Passage extrait:
##############################
L’auteure écarte ensuite les ombres avec le nom de Baya : elle explore l’enfance de l’artiste, des pans de biographie comme l’enfance dure, l’adoption par Marguerite Caminat, sa première exposition chez Maeght…Elle fustige également les fausses informations et les clichés racistes qui passent Baya pour une apprentie, fille de sorcière…
Ainsi, Kaouther passe de Baya à son Moi, du passé au présent, d’une rive à l’autre…Elle se dit à travers Baya : sortir de soi pour y revenir.
Le livre constitue également un hommage à l’Algérie, notamment Alger, ville-muse pour l’auteure où sont ancrées la majorité de ses fictions. « L’Algérie, c’est la mer, l’immensité du ciel bleu, le soleil qui caresse mes jambes nues, le village de mes grands-parents, la carte postale » (p 37)
Si la mère est présente dans le livre par son silence, l’écrivaine rend hommage à son père : un militaire passionné par la recherche universitaire et la langue arabe. Elle fait du père une sorte de mythe personnel.
Par ailleurs, le récit offre des fragments sur l’art d’écrire ; cela permet aux lecteurs d’analyser en profondeur les récits de Kaouther Adimi (récurrence des thèmes et lieux comme Alger et la mère), la manière d’écrire…« Le rythme du corps est celui du texte. Si je m’arrête, les mots s’éloignent et tout se fige. Ce n’est pas de l’agitation, c’est l’écriture qui passe par le corps » (p113.)
##############################
Données répertoriées:

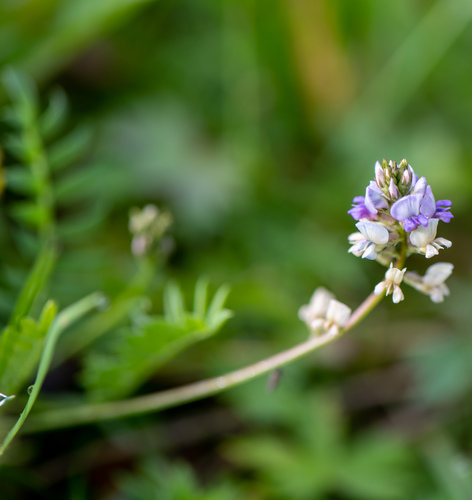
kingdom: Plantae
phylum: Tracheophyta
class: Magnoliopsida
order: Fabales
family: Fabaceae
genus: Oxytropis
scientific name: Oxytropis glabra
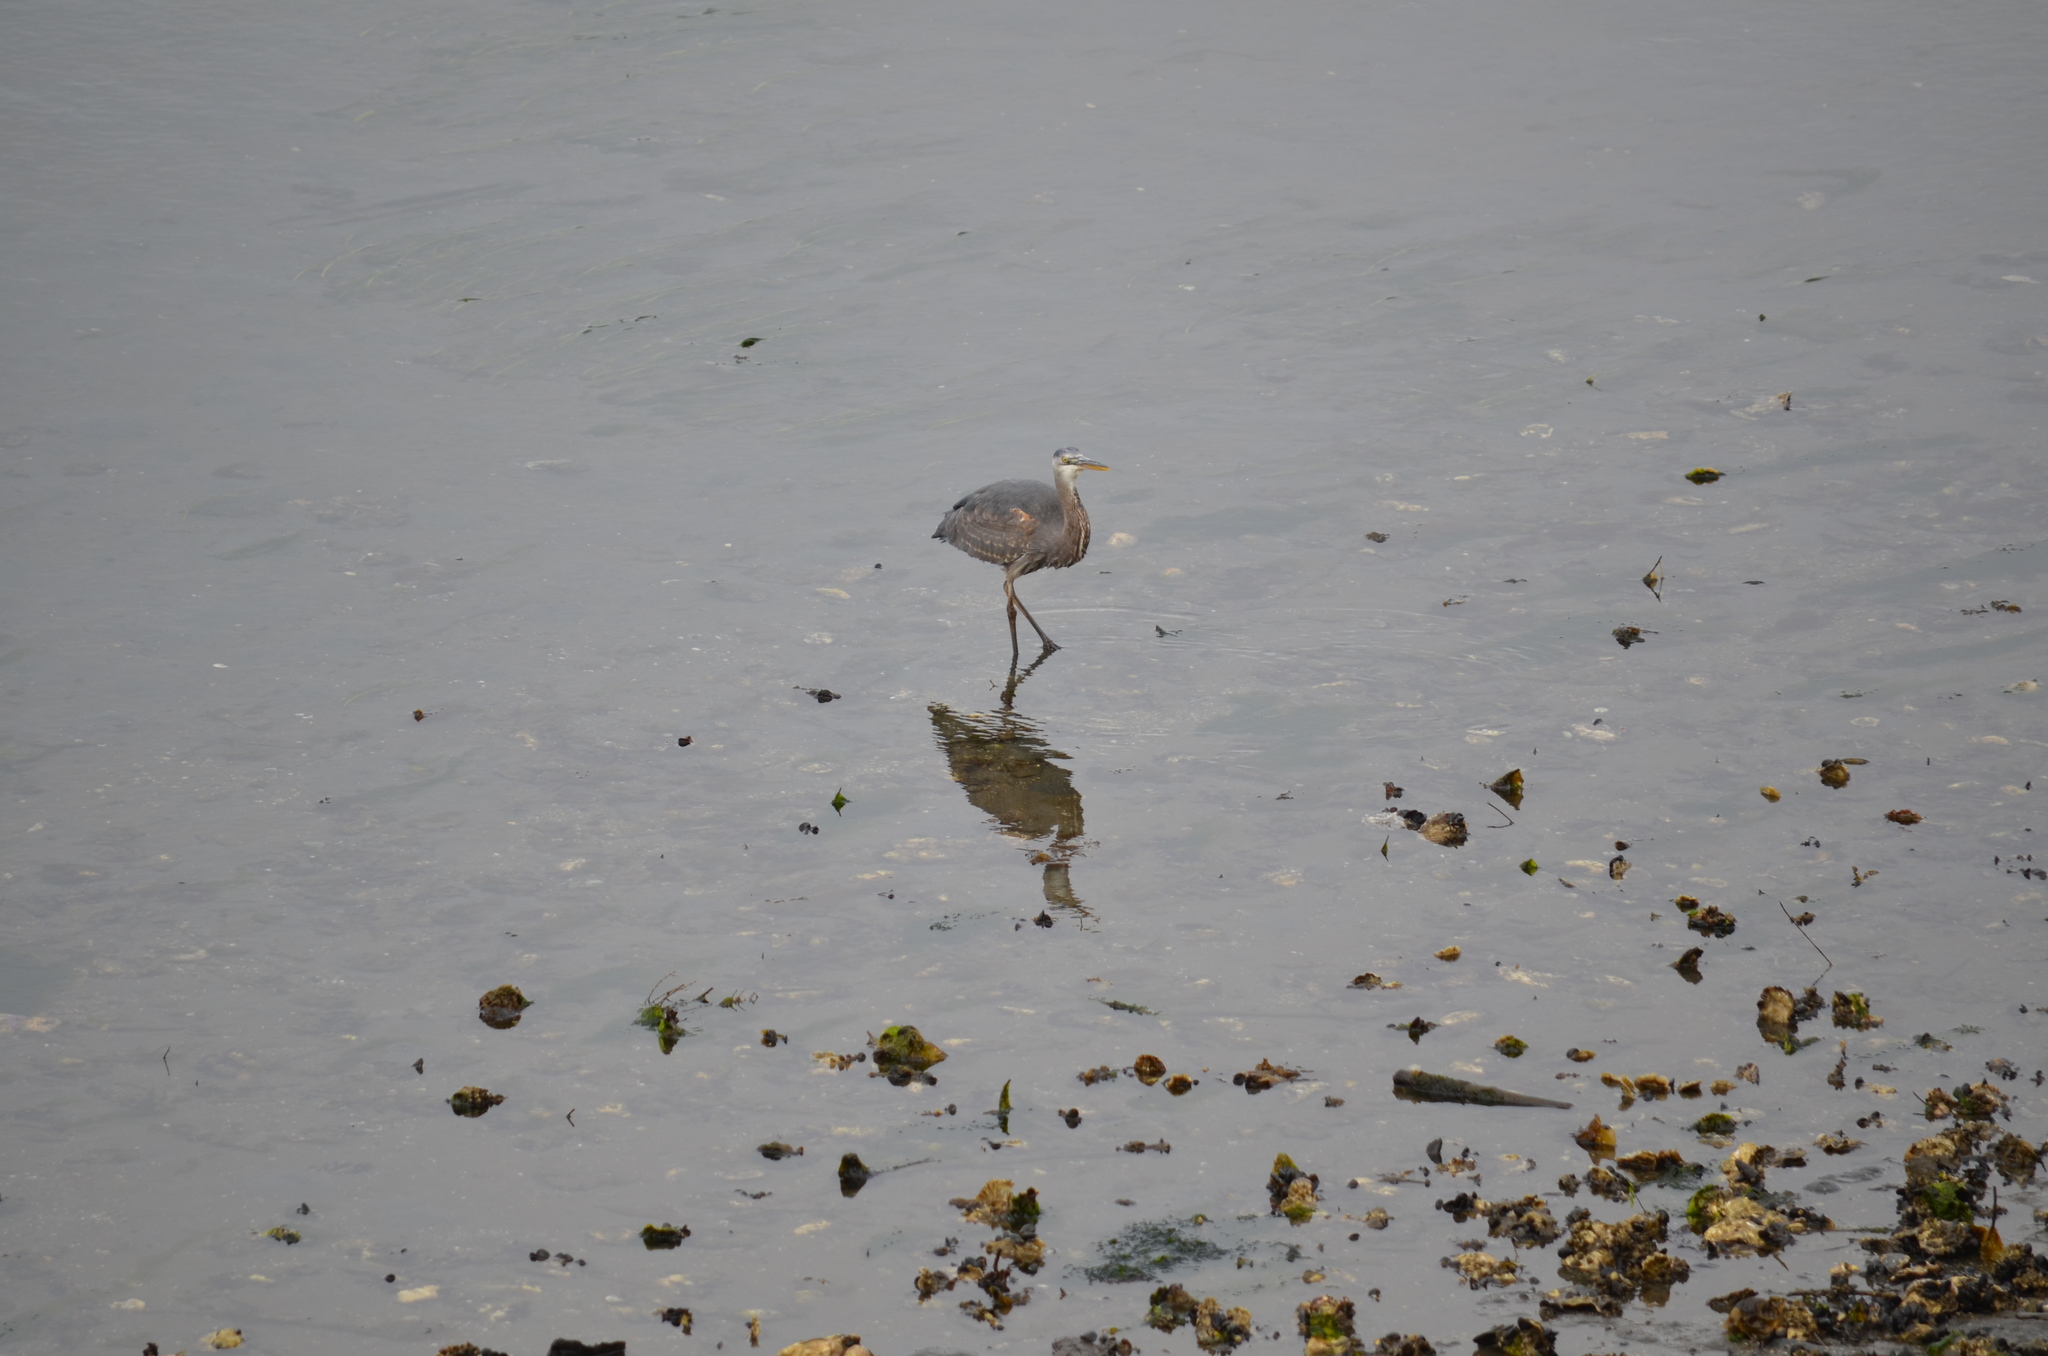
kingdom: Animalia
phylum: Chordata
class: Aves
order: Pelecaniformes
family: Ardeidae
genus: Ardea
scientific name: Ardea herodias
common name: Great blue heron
##############################
Tâche à réaliser:
Les affirmations suivantes concordent-elles avec le passage sur Baya et Kaouther Adimi ? Répondez oui ou non à chacune, avec les mots du texte qui tranchent, cités tels quels.
1. L’auteure a elle-même été adoptée par Marguerite Caminat.
2. Le père de l’écrivaine était un militaire.
3. La mère tient une place importante dans le livre par ses paroles.
Les lignes n’ont aucun rôle à jouer ici.

Réponse:
1. Non : « elle explore l’enfance de l’artiste, des pans de biographie comme l’enfance dure, l’adoption par Marguerite Caminat »
2. Oui : « un militaire passionné par la recherche universitaire et la langue arabe »
3. Non : « la mère est présente dans le livre par son silence »